A desertificação funciona como uma aliada silenciosa da insegurança. A instabilidade está a alastrar e os governos, muitas vezes sobrecarregados, lutam para restaurar o equilíbrio sustentável.
A perda de meios de subsistência na Bacia do Lago Chade leva a inúmeras consequências. Em alguns casos, a luta por recursos degenera em violência comunitária, manipulada por grupos armados que exploram o desespero para recrutar novos membros, disse o activista chadiano Hindou Oumarou Ibrahim.
“Com a escassez de recursos, as comunidades concentram-se em torno destes lagos, especialmente no lado chadiano.
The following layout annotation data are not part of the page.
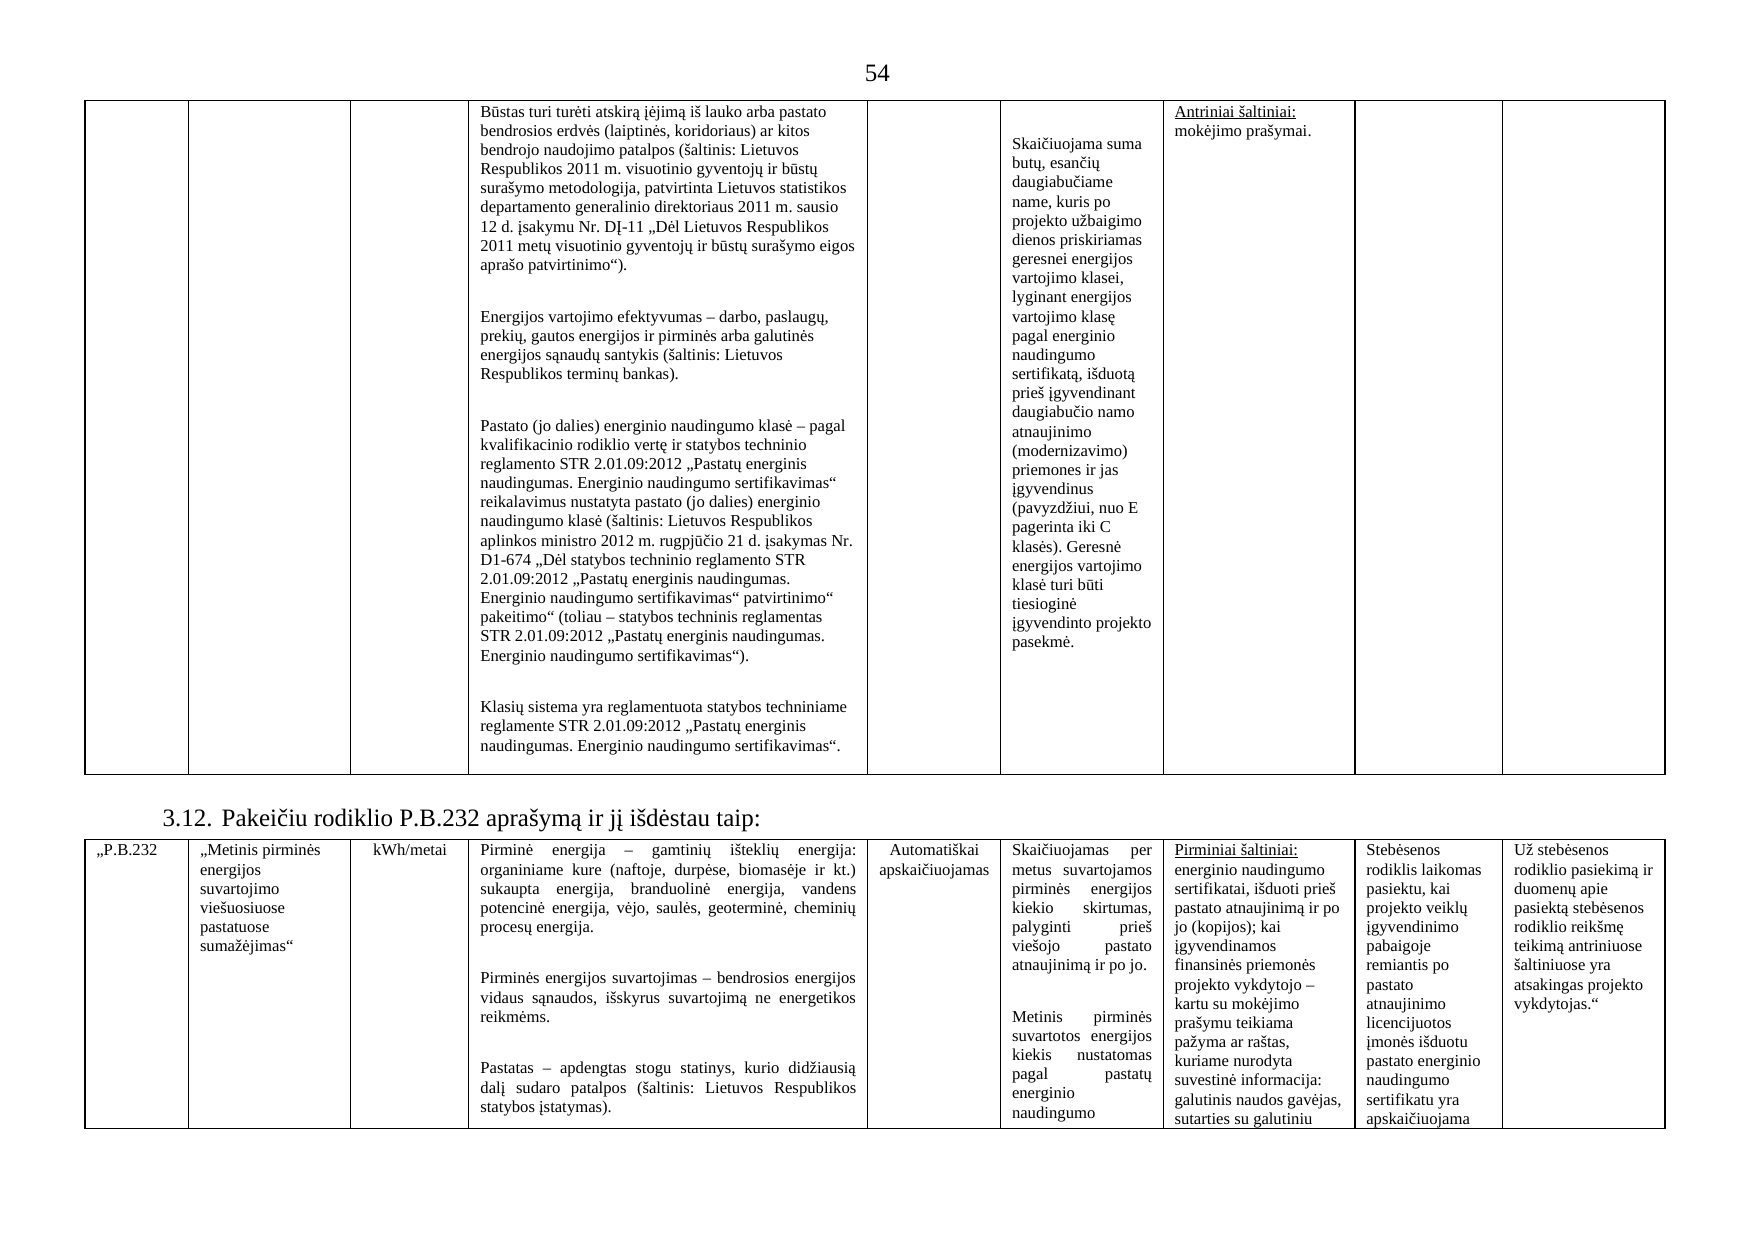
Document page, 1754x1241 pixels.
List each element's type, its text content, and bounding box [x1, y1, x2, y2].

table_header Automatiškai apskaičiuojamas [868, 840, 1000, 1128]
table_header [86, 101, 188, 774]
table_header Antriniai šaltiniai: mokėjimo prašymai. [1164, 101, 1354, 774]
table_header Skaičiuojamas per metus suvartojamos pirminės energijos kiekio skirtumas, palyginti prieš viešojo pastato atnaujinimą ir po jo. Metinis pirminės suvartotos energijos kiekis nustatomas pagal pastatų energinio naudingumo [1001, 840, 1163, 1128]
table_header „Metinis pirminės energijos suvartojimo viešuosiuose pastatuose sumažėjimas“ [189, 840, 350, 1128]
table_header Už stebėsenos rodiklio pasiekimą ir duomenų apie pasiektą stebėsenos rodiklio reikšmę teikimą antriniuose šaltiniuose yra atsakingas projekto vykdytojas.“ [1503, 840, 1664, 1128]
table_header [868, 101, 1000, 774]
table_header kWh/metai [351, 840, 468, 1128]
table_header Pirminė energija – gamtinių išteklių energija: organiniame kure (naftoje, durpėse, biomasėje ir kt.) sukaupta energija, branduolinė energija, vandens potencinė energija, vėjo, saulės, geoterminė, cheminių procesų energija. Pirminės energijos suvartojimas – bendrosios energijos vidaus sąnaudos, išskyrus suvartojimą ne energetikos reikmėms. Pastatas – apdengtas stogu statinys, kurio didžiausią dalį sudaro patalpos (šaltinis: Lietuvos Respublikos statybos įstatymas). [469, 840, 867, 1128]
table_header Stebėsenos rodiklis laikomas pasiektu, kai projekto veiklų įgyvendinimo pabaigoje remiantis po pastato atnaujinimo licencijuotos įmonės išduotu pastato energinio naudingumo sertifikatu yra apskaičiuojama [1356, 840, 1502, 1128]
table_header [1356, 101, 1502, 774]
table_header „P.B.232 [86, 840, 188, 1128]
text 3.12. Pakeičiu rodiklio P.B.232 aprašymą ir jį išdėstau taip: [148, 803, 1651, 832]
table_header [1503, 101, 1664, 774]
table_header [189, 101, 350, 774]
table_header Skaičiuojama suma butų, esančių daugiabučiame name, kuris po projekto užbaigimo dienos priskiriamas geresnei energijos vartojimo klasei, lyginant energijos vartojimo klasę pagal energinio naudingumo sertifikatą, išduotą prieš įgyvendinant daugiabučio namo atnaujinimo (modernizavimo) priemones ir jas įgyvendinus (pavyzdžiui, nuo E pagerinta iki C klasės). Geresnė energijos vartojimo klasė turi būti tiesioginė įgyvendinto projekto pasekmė. [1001, 101, 1163, 774]
table_header Būstas turi turėti atskirą įėjimą iš lauko arba pastato bendrosios erdvės (laiptinės, koridoriaus) ar kitos bendrojo naudojimo patalpos (šaltinis: Lietuvos Respublikos 2011 m. visuotinio gyventojų ir būstų surašymo metodologija, patvirtinta Lietuvos statistikos departamento generalinio direktoriaus 2011 m. sausio 12 d. įsakymu Nr. DĮ-11 „Dėl Lietuvos Respublikos 2011 metų visuotinio gyventojų ir būstų surašymo eigos aprašo patvirtinimo“). Energijos vartojimo efektyvumas – darbo, paslaugų, prekių, gautos energijos ir pirminės arba galutinės energijos sąnaudų santykis (šaltinis: Lietuvos Respublikos terminų bankas). Pastato (jo dalies) energinio naudingumo klasė – pagal kvalifikacinio rodiklio vertę ir statybos techninio reglamento STR 2.01.09:2012 „Pastatų energinis naudingumas. Energinio naudingumo sertifikavimas“ reikalavimus nustatyta pastato (jo dalies) energinio naudingumo klasė (šaltinis: Lietuvos Respublikos aplinkos ministro 2012 m. rugpjūčio 21 d. įsakymas Nr. D1-674 „Dėl statybos techninio reglamento STR 2.01.09:2012 „Pastatų energinis naudingumas. Energinio naudingumo sertifikavimas“ patvirtinimo“ pakeitimo“ (toliau – statybos techninis reglamentas STR 2.01.09:2012 „Pastatų energinis naudingumas. Energinio naudingumo sertifikavimas“). Klasių sistema yra reglamentuota statybos techniniame reglamente STR 2.01.09:2012 „Pastatų energinis naudingumas. Energinio naudingumo sertifikavimas“. [469, 101, 867, 774]
table_header Pirminiai šaltiniai: energinio naudingumo sertifikatai, išduoti prieš pastato atnaujinimą ir po jo (kopijos); kai įgyvendinamos finansinės priemonės projekto vykdytojo –kartu su mokėjimo prašymu teikiama pažyma ar raštas, kuriame nurodyta suvestinė informacija: galutinis naudos gavėjas, sutarties su galutiniu [1164, 840, 1354, 1128]
table_header [351, 101, 468, 774]
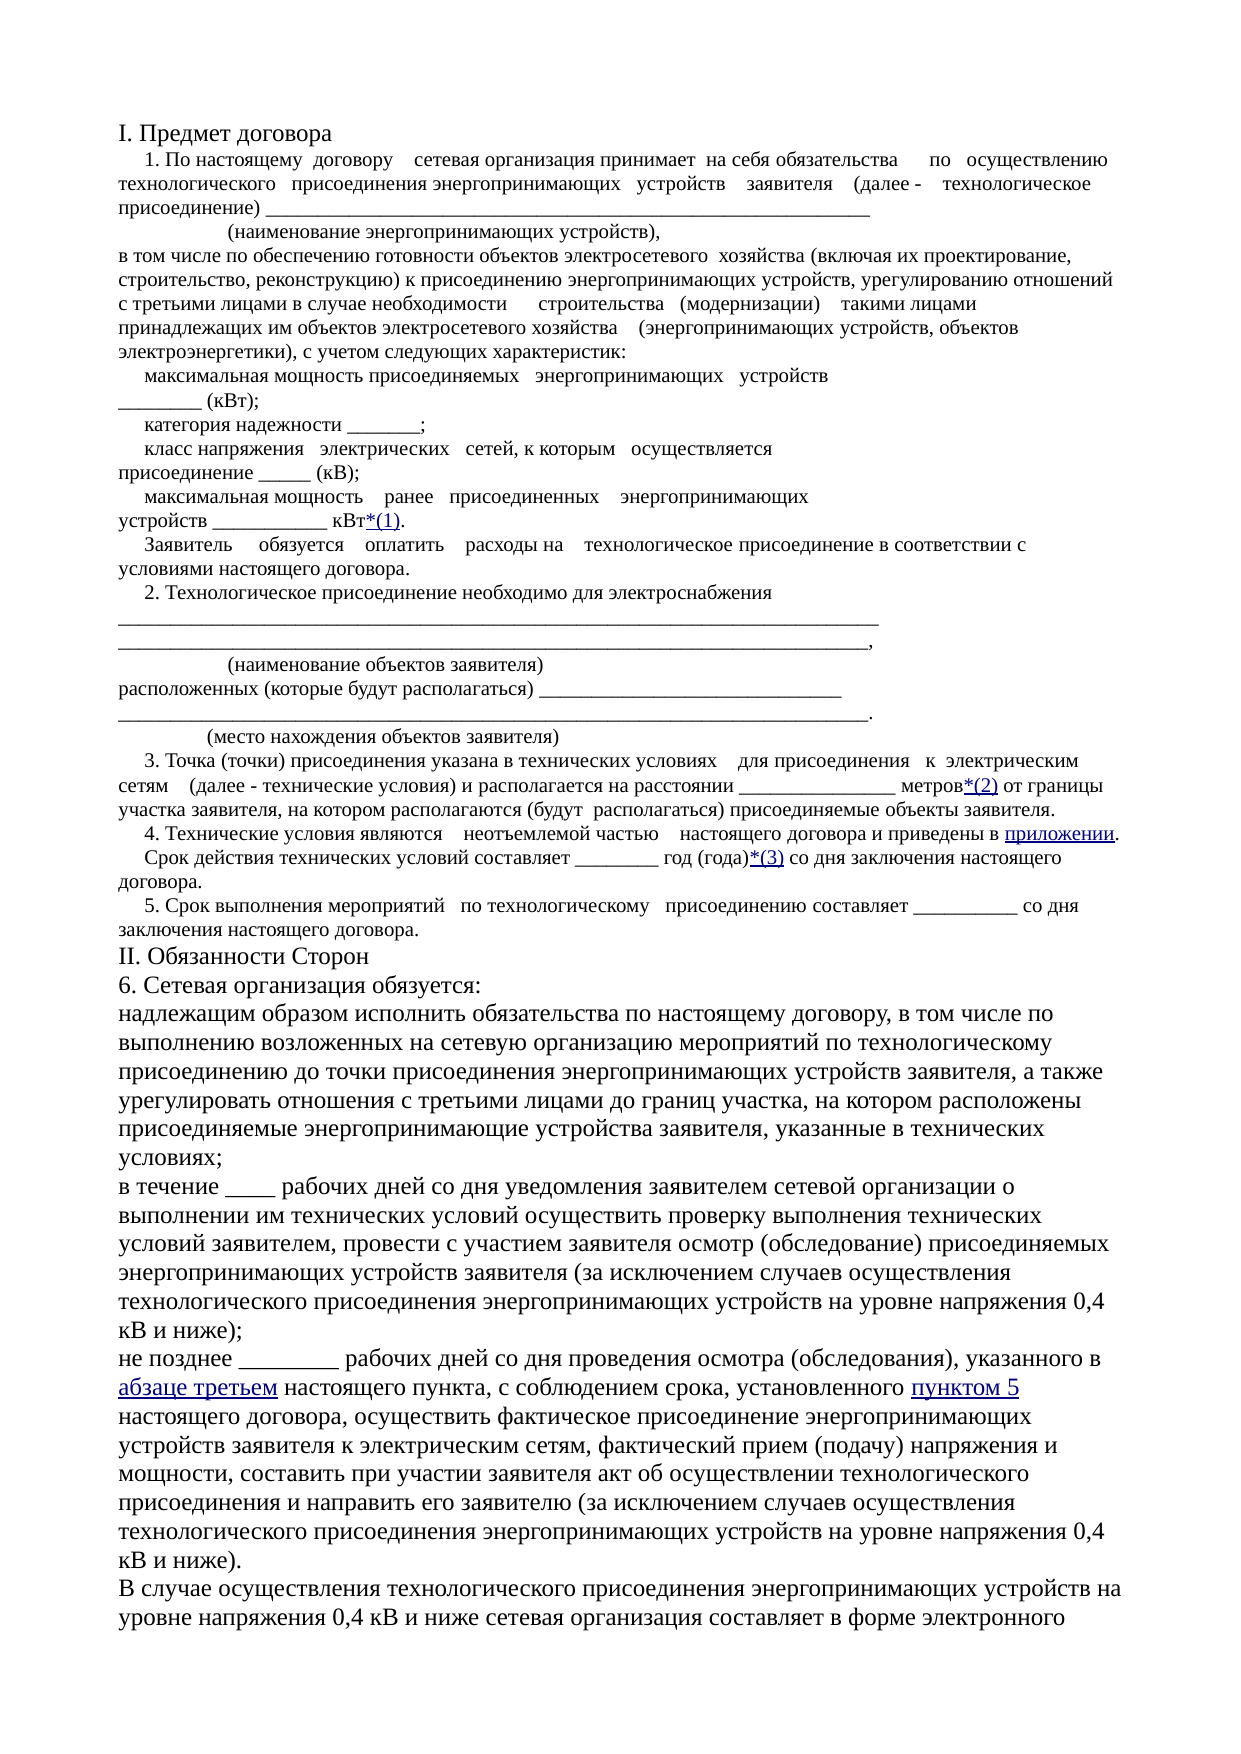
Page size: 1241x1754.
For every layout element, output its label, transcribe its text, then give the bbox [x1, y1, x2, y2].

text 1. По настоящему договору сетевая организация принимает на себя обязательства по осуществлению технологического присоединения энергопринимающих устройств заявителя (далее - технологическое [118, 147, 1122, 195]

Isto causa conflitos intercomunitários”, disse Ibrahim.
“Ao mesmo tempo, o Boko Haram, activo em toda a região, tira vantagem. Às vezes oferece-se para pagar às pessoas. Para alguém que não tem cinco dólares para sobreviver um ano, é fácil aceitar qualquer coisa para preservar a sua dignidade.”
Em muitas culturas, os homens têm a responsabilidade de sustentar as suas famílias, observou Ibrahim.
“Quando já não conseguem satisfazer as necessidades das suas famílias, estão dispostos a fazer tudo para salvar a sua dignidade. Isto pode forçá-los a migrar para outras regiões, a atravessar o mar – onde muitos morrem – ou a atravessar desertos, onde alguns morrem de sede. Tenho primos que morreram no deserto por falta de água”, testemunhou ela.
Um apelo à ação global
Confrontado com estes desafios, o chefe da UNCCD, Thiaw, apelou a uma acção imediata.
“Quando você é médico e chega um paciente sangrando, a primeira coisa a fazer é estancar a hemorragia. É preciso, portanto, estancar a degradação do solo. Depois, é preciso fazer um torniquete e procurar curar a ferida”.
Para Thiaw, restaurar terras é uma forma de curar as feridas infligidas ao planeta. Apelou a uma maior mobilização financeira para a restauração de terras, a produção agrícola, a segurança alimentar e a redução das migrações e dos conflitos.
Iniciativas como a Grande Muralha Verdeque visa restaurar milhões de hectares de terras degradadas em África, demonstram que é possível inverter a tendência e manter as populações nas suas localidades.
No entanto, estes projetos requerem um aumento de financiamento, que ainda demora a concretizar-se.